Is the coil you installed a true 12 volt coil? There is a difference, a true 12 volt coil will handle 14 volts. If its just a standard 12 volt coil, there only rated to run about 10 volts ie like the stock coil with points ignition. NAPA IC14SB, Autozone LU800, and BWD E40P are true 12 volt coils rated to handle 14 volts. I installed the NAPA with my electronic ignition and had to add a ballast resistor to keep the voltage at the coil down below 14 volts. My electronic ignition requires 4 amps or less or it will fry. Voltage/Ohms=Amps (14 volts divided by 3 ohm coil equals 4.66 amps and overheating coil). I ran an additional wire from the key just for the coil, to get steady voltage. I too, was having problems with coils overheating, and was seeing 13.5+ volts on the resistor wire. My coil is still mounted in the original spot on the engine, and I put the ballast resistor over by the reset button in one of the pre-drilled holes.

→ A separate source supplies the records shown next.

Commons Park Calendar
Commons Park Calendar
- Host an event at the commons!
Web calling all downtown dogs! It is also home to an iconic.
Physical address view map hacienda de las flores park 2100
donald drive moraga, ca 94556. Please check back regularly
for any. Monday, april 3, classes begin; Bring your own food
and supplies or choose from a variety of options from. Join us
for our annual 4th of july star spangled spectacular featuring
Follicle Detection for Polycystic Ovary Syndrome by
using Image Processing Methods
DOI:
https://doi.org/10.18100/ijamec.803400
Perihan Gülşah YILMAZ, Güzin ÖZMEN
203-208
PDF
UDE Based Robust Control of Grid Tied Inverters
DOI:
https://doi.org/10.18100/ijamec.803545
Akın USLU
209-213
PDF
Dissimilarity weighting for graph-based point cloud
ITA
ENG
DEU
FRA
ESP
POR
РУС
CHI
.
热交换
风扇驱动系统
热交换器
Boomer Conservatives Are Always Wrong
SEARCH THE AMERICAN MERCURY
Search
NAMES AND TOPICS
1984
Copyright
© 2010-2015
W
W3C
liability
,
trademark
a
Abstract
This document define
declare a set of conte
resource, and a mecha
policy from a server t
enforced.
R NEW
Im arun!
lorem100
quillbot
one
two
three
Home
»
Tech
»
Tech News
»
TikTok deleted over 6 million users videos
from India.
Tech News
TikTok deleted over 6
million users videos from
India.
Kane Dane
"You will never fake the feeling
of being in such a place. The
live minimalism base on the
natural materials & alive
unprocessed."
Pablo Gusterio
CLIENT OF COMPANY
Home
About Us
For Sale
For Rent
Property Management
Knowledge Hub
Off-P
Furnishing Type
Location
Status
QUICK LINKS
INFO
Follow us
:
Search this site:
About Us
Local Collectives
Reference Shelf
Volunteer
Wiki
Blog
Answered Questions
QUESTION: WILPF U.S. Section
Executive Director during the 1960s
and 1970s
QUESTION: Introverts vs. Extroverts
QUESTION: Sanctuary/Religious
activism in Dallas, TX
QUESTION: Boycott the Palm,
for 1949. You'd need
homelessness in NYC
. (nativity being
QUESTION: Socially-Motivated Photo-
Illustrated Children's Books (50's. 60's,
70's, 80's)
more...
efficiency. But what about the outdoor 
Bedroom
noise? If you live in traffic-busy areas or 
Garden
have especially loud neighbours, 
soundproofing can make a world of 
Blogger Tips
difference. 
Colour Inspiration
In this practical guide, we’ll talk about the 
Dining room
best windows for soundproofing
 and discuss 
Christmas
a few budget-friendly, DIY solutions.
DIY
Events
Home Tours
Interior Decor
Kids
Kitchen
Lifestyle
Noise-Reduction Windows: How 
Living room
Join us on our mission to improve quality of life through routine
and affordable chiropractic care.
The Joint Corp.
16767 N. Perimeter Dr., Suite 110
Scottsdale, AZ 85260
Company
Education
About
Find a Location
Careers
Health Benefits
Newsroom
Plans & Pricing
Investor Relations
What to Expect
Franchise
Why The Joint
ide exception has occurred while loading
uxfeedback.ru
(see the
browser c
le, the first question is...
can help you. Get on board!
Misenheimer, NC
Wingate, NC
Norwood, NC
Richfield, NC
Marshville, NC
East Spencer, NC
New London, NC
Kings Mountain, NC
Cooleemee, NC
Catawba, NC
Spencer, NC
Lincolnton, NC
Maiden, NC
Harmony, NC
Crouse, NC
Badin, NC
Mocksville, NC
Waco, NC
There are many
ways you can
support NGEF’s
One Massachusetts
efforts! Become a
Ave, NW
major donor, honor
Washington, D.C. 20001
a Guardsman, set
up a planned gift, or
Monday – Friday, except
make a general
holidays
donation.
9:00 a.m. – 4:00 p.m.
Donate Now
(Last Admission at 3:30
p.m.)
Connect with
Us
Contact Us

My boat would run for an hour, sometimes less and sometimes more, start to bog/miss and then only run at idle till it died.
If your getting 13.5 volts at the coil I would add a 1 ohm resister and go from there.
Your currently~ 13.5 Volts /3 ohms=4.5 Amps.
Add 1 amp resister 13.5 Volts /4 ohms=3.375 Amps. Even at 14.7 volts/4 ohms=3.675 Amps
I say add 1 ohm of resistance. And buy a new coil to put on it once you get it right. I wouldn't trust a coil once its been overheated. Its suspect to weakness in my book.